Model Presets
Model presets allow you to offer different AI configurations to users. Instead of locking everyone into a single model and settings, you can create presets that let users choose the right configuration for their specific task—whether that's a faster model for quick questions or a more capable model for complex analysis.
What are Model Presets?
Presets are saved configurations that bundle together a specific AI model, its parameters like temperature and max tokens, and a user-friendly name and description. When users start a conversation, they can choose from available presets based on what they need to accomplish.
Creating Presets
To create a preset, open your agent in the editor and navigate to the AI Presets section. Click Create Preset and configure a name that users will see, a description explaining when to use this preset, the AI model to use, and any model-specific parameters like temperature or max tokens.
Default Preset
Every agent has a default configuration that's used when no preset is explicitly selected. This default is defined in the agent's base settings and is always available to users. Design your default to work well for the most common use case—users shouldn't need to change it for typical interactions.
Preset Parameters
Temperature controls how random or creative the AI's responses are. Lower values (0.0-0.3) produce more focused, consistent, and predictable responses—good for factual tasks where you want the same question to get similar answers. Medium values (0.4-0.7) offer a balance between consistency and variety. Higher values (0.8-1.0) make responses more creative and varied, which works well for brainstorming or creative writing but may produce less predictable results.
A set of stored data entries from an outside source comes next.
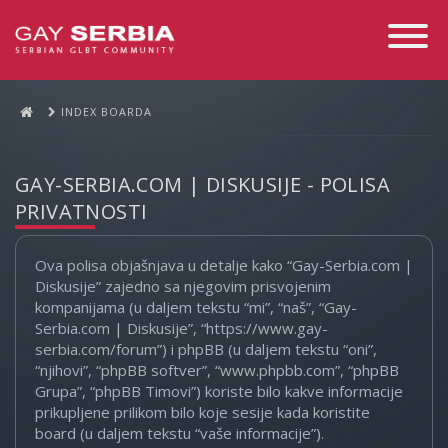
Toggle
Navigati
INDEX BOARDA
GAY-SERBIA.COM | DISKUSIJE - POLISA
PRIVATNOSTI
Ova polisa objašnjava u detalje kako “Gay-Serbia.com |
Diskusije” zajedno sa njegovim prisvojenim
kompanijama (u daljem tekstu “mi”, “naš”, “Gay-
Serbia.com | Diskusije”, “https://www.gay-
serbia.com/forum”) i phpBB (u daljem tekstu “oni”,
“njihovi”, “phpBB softver”, “www.phpbb.com”, “phpBB
Grupa”, “phpBB Timovi”) koriste bilo kakve informacije
prikupljene prilikom bilo koje sesije kada koristite
board (u daljem tekstu “vaše informacije”).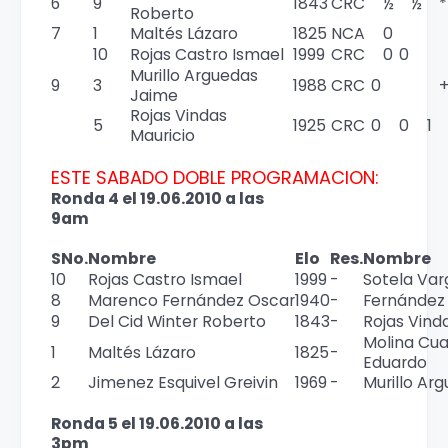
6
9
1843
CRC
½
½
*
Roberto
7
1
Maltés Lázaro
1825
NCA
0
10
Rojas Castro Ismael
1999
CRC
0
0
Murillo Arguedas
9
3
1988
CRC
0
Jaime
Rojas Vindas
5
1925
CRC
0
0
1
Mauricio
ESTE SABADO DOBLE PROGRAMACION:
Ronda 4 el 19.06.2010 a las
9am
SNo.
Nombre
Elo
Res.
Nombre
10
Rojas Castro Ismael
1999
-
Sotela Var
8
Marenco Fernández Oscar
1940
-
Fernández 
9
Del Cid Winter Roberto
1843
-
Rojas Vind
Molina Cu
1
Maltés Lázaro
1825
-
Eduardo
2
Jimenez Esquivel Greivin
1969
-
Murillo Ar
Ronda 5 el 19.06.2010 a las
3pm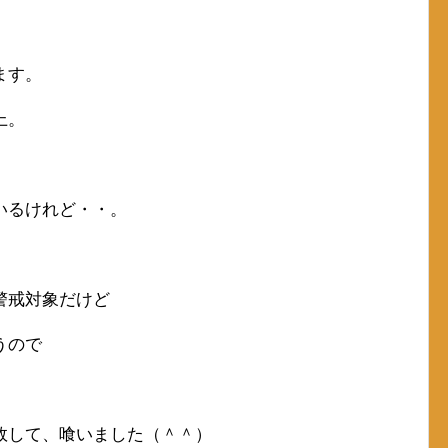
ます。
上。
いるけれど・・。
警戒対象だけど
うので
敗して、喰いました（＾＾）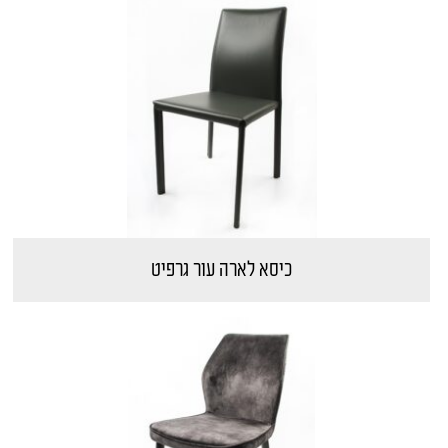
כיסא לארה עור גרפיט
Max Tokens sets the maximum length of responses. Set this based on how long you expect typical outputs to be. Higher values allow longer responses but also consume more resources, so find a balance that covers your use case without being wasteful.
User Experience
When users start a conversation, they see a preset selector with the default option pre-selected. They can click to choose a different preset if their needs differ from the typical case. The selected preset applies for the entire conversation.
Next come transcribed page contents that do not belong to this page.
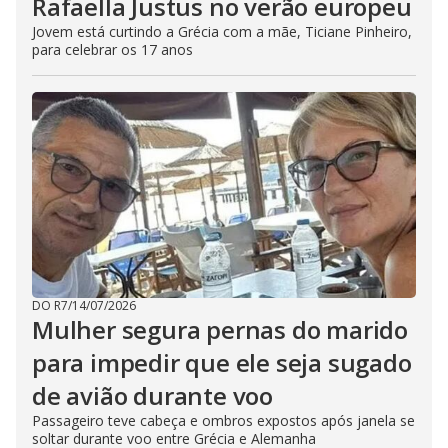
Rafaella Justus no verão europeu
Jovem está curtindo a Grécia com a mãe, Ticiane Pinheiro,
para celebrar os 17 anos
DO R7
/
14/07/2026
Mulher segura pernas do marido
para impedir que ele seja sugado
de avião durante voo
Passageiro teve cabeça e ombros expostos após janela se
soltar durante voo entre Grécia e Alemanha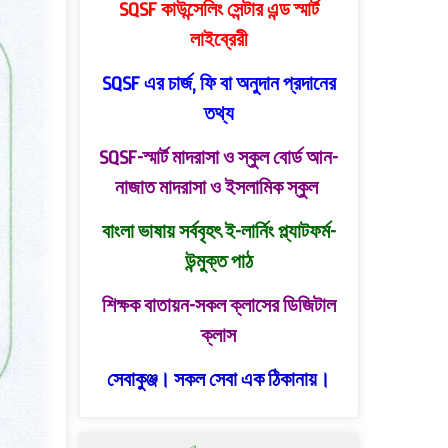
SQSF কাউন্সেলিং সেন্টার এন্ড স্মার্ট
লাইব্রেরী
SQSF এর চার্জ, ফি বা অনুদান প্রদানের
তথ্য
SQSF-স্মার্ট মাদরাসা ও স্কুল বোর্ড
আন-
নাজাত মাদরাসা ও ইসলামিক স্কুল
বাংলা ভাষায় সর্ববৃহৎ ই-লার্নিং প্ল্যাটফর্ম-
উন্মুক্ত পাঠ
শিক্ষক বাতায়ন-সকল ক্লাসের ডিজিটাল
ক্লাস
সেবাকুঞ্জ। সকল সেবা এক ঠিকানায়।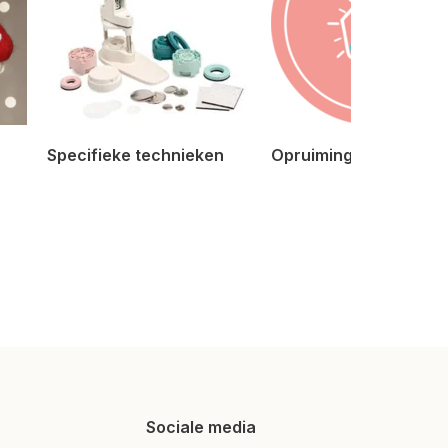
Specifieke technieken
Opruiming
Sociale media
Users can see each preset's name and description, helping them make informed choices. A visual indicator shows which preset is currently active.
Use Cases
Presets work well for several scenarios.
Speed vs. quality tradeoffs let users choose based on urgency. A "Quick Answers" preset might use a faster, smaller model for simple questions, while a "Detailed Analysis" preset uses a more capable model when accuracy matters more than speed.
Task-specific configurations optimize settings for different work. Creative writing benefits from higher temperature settings, code generation works better with lower temperature for more predictable output, and general chat falls somewhere in between.
Cost management can guide users toward appropriate resources. A "Standard" preset handles most tasks efficiently, while a "Premium" preset reserves more capable models for genuinely complex work.
Best Practices
Give presets clear, descriptive names that communicate their purpose. Names like "Quick Answers" and "Detailed Analysis" help users understand what to expect. Avoid technical names like "GPT-4" or generic labels like "Option 1" that don't convey meaningful differences.
Write descriptions that explain when to use each preset, what tasks it's best suited for, and any tradeoffs users should consider. Help users make informed choices without requiring them to understand AI model internals.
Set reasonable defaults that work well for most cases. If users constantly need to switch presets for basic tasks, reconsider your default configuration. Special presets should be for special needs, not everyday use.